━━ PAGE EXCERPT ━━
The Mystery of the Painted Dragon
- First edition
- Author: Katherine Woodfine
- Language: English
- Series: The Sinclair's Mysteries
- Genre: Children
- Publisher: Egmont Publishing
- Publication place: United Kingdom
- Media type: Print (Paperback)
- Preceded by: The Mystery of the Jewelled Moth
- Followed by: The Mystery of the Midnight Peacock

= The Mystery of the Painted Dragon =

Book by Katherine Woodfine

The Mystery of the Painted Dragon is the third novel in The Sinclair's Mysteries book series by British children's author Katherine Woodfine published by Egmont Publishing. The novel is the third book in a four book mystery-adventure series set in Edwardian England. The first book in the series was The Mystery of the Clockwork Sparrow which was Waterstones Children's Book of the Month in June 2015.

==Plot==
Sophie Taylor and Lillian "Lil" Rose, the main female protagonists, are quite bored from lack of mysteries to solve and the business of everyday life in Sinclair's. An art exhibition of some of the finest and most renowned work in the country is to be displayed in Sinclair's and one of the focal pieces is the Green Dragon by Benedetto Casselli, the second artwork in the Casselli sequence, a painting which was especially presented to the exhibition by His Majesty the King Edward VII. On the first day of the exhibition, the cloth supposedly covering the Green Dragon is removed and everyone is shocked to see that the original painting has been stolen and the copy painting of an art student at the Spencer Institute for Art, Leonora "Leo" Fitzgerald is replaced. Leo is present and insists that she didn't do it, as she disposed of her artwork after a rich art benefactor Mr Raymond Lyle criticised it, saying it did not resemble the original painting whatsoever despite its imaginative flair demonstrated in the artwork. Investigation by Detective Inspector Worth is held and he recruits Billy as his assistant in interviews, to which Billy is quite proud of. Sophie, Lil, Billy and Joe decide to investigate further and help Leo to discover the truth. They have perilous encounters, make risky decisions and face many obstacles. Will they find out who stole the painting, before it is too late?
━━━
• _TASKS TO CARRY OUT_:
1 - In the Painted Dragon article, reproduce the passage that opens with the words containing "Book by Katherine" and closes with "in June 2015.", changing "mystery-adventure" to "detective".
2 - Decide whether each statement agrees with the Painted Dragon article, answering yes or no and quoting the deciding words: (a) The Green Dragon was presented to the exhibition by King Edward VII. (b) Leo admits that she replaced the painting. (c) The Sinclair's Mysteries is a series of five books.
3 - Extend the Painted Dragon article onward from its final sentence.
━━ EXERCISE DATA ━━
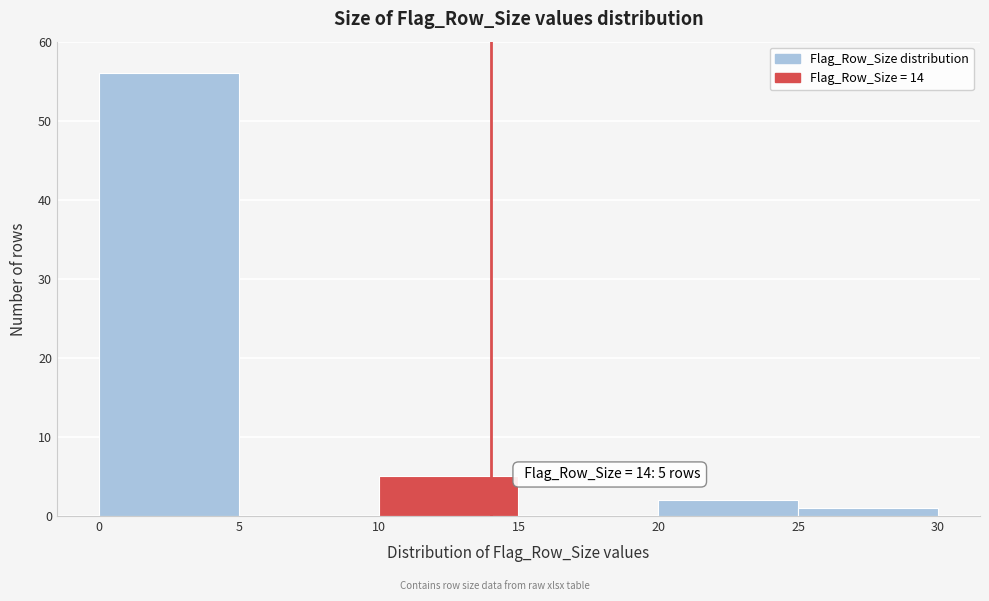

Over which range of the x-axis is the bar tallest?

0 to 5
━━━
• _EXERCISE RESULTS_:
1 -
Book by Katherine Woodfine

The Mystery of the Painted Dragon is the third novel in The Sinclair's Mysteries book series by British children's author Katherine Woodfine published by Egmont Publishing. The novel is the third book in a four book detective series set in Edwardian England. The first book in the series was The Mystery of the Clockwork Sparrow which was Waterstones Children's Book of the Month in June 2015.

2 -
(a) Yes: "a painting which was especially presented to the exhibition by His Majesty the King Edward VII"
(b) No: "Leo is present and insists that she didn't do it"
(c) No: "a four book mystery-adventure series"

3 -
==Characters==
- Sophie Taylor-The main female protagonist, along with Lillian Rose. She was left penniless by her father, who died, after a failure to include her in his will. She went to work in the Millinery Department in Sinclair's Department Store, helping people choose and fit hats. She was bullied by her colleagues after turning up to training on her first day wearing her best clothes, instead of plain blouse and skirt. She quickly made friends in Billy Parker and Lillian Rose. She is quite cautious as she fears she is being hunted down by the Baron, as she has seen him and recognises his identity, which poses a threat to the Baron of being exposed to the police. She is a smart, kind girl who has wits and charm about her. She is described as mousy and short.
- Lillian "Lil" Rose-The main female protagonist, along with Sophie Taylor. She comes from a wealthy background and her parents despised her ambitions to become an actress, wishing her to become a debutante in high society. She pursues her dreams carefully. She works as a chorus girl in several productions, mainly "The Shop Girl" and she also played Arabella in "The Inheritance". Besides her theatrical work, she is a "Captain's Girl" (a manikin for the latest fashions). She is described as being tall, dark and being wonderfully beautiful.
- Leonora "Leo" Fitzgerald-The secondary female protagonist. She comes from an aristocratic background and her family is well-known. Her parents refused to let her go to art school, but eventually gave in after persuasion of Lady Tremayne, Leo's godmother. Leo's family home is Winter Hall. She goes to the Spencer Institute of Art in London and she is described by many people as a brilliantly talented artist who needs to rise up in confidence. Mr Raymond Lyle, an art benefactor, requested her to make a copy of Benedetto Casselli's Green Dragon. When the Green Dragon is stolen, Leo's copy is left in its place, which arouses suspicion on Leo as the thief of Casselli's Green Dragon. It is up to her and her new-found friends to find it in time...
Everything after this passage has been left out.